The three scenarios are

a.) Historical stress scenarios: think specific market disruptions like the ERM exit in 1992, the Russian default in 1998, or Lehman’s collapse.

b.) Hypothetical stress scenarios: this involves thinking up the unexpected market moves, including those that go in directions opposite to what has been seen before.

c.) De-correlation stress scenarios: throw any expected correlation out the window and see what happens. To test unforeseen changes in correlation, create all sorts of permutations by moving around many points on a yield curve in different directions. In a pool of equities, the assumption that stocks in the same industry move together is thrown out and idiosyncratic risk is introduced and tested. In credit, assume that “…a single concentrated exposure to the credit of one debt issuer could again run counter to the overall correlated performance of the other names in a portfolio of bonds, thereby skewing the risk profile…”

Element 3: Combining the Stress Scenarios

Test the various scenarios and “…under each scenario, record each member P/L should that scenario happen and calculate the resulting margin erosion and the corresponding usage of default fund (both funded and unfunded) and the usage of skin in the game…”

This is where the rubber hits the road – what exactly happens when put the assets through the stress tests.

Element 4: Stress testing the cover 2 condition

Cover 2 is the concept that the CCP can withstand the default of its two largest clients.

“…for each scenario ask how many counterparties would need to default to exhaust the funded portion of the default fund(s)…The minimum number of counterparties observed under this process across all scenarios would then provide a clear picture of the buffer built into the pre-funded portion of the default fund(s). This would be of immense interest to clearing members who have mutualised the default fund with others, especially if there were plausible scenarios in which the CCP may have to call on the unfunded resources of the default fund…”

Element 5: Auction Risk

“…Having assessed the level of stress necessary to exhaust both the CCP’s own skin in the game and member default contributions, the final element in a stress testing framework is to ascertain whether a defaulted member’s cleared positions could be successfully auctioned without recourse to unfunded resources…”

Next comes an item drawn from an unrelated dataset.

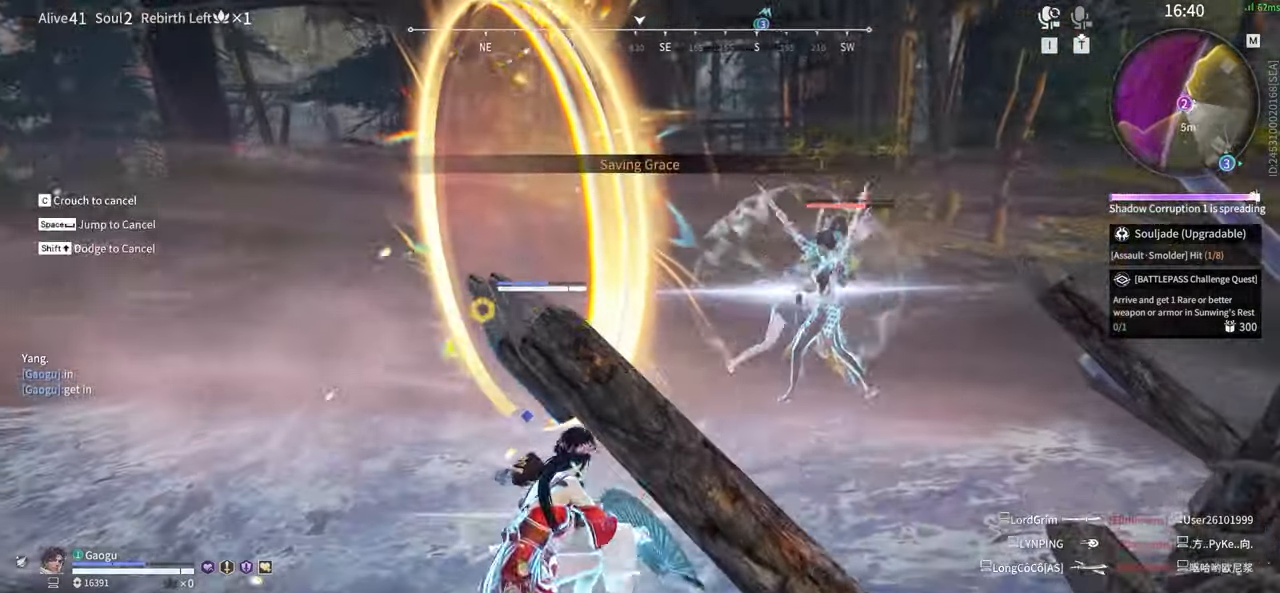
{"keys": [], "mouse": [], "events": [[67, "mouse_right", "up"]]}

If everything can be ported from a defaulted member to a non-defaulting one, that negates the auction issue. If not, positions need to be auctioned off. LCH.Clearnet made the point that it is the economic interest of the CCP members to see a successful auction. But there could be mitigating circumstances. For example, a.) if there are only a few non-defaulting members left creating concentration risk or b.) the non-defaulting members are on the same side of the market as those who defaulted and bidders are loath to increase their risk or c.) members who are in a position to absorb the risk have limited capacity. These conditions can and need to be tested for.

Finally, LCH.Clearnet comes back to the underlying premise that it is critical that each CCP is stress tested the way in order to compare apples to apples.

“…Using the methodology outlined in this paper, clearing member risk managers that today struggle with the opacity of non-compatible and non-standardised reports supplied by CCPs, would instead benefit from a single readily understandable framework, detailing in plain language how each of their default funds would endure under the same series of hypothetical stresses at each clearing house…”

The paper goes into more detail than space will allow us here. It is worth a read to understand how to best kick the tires.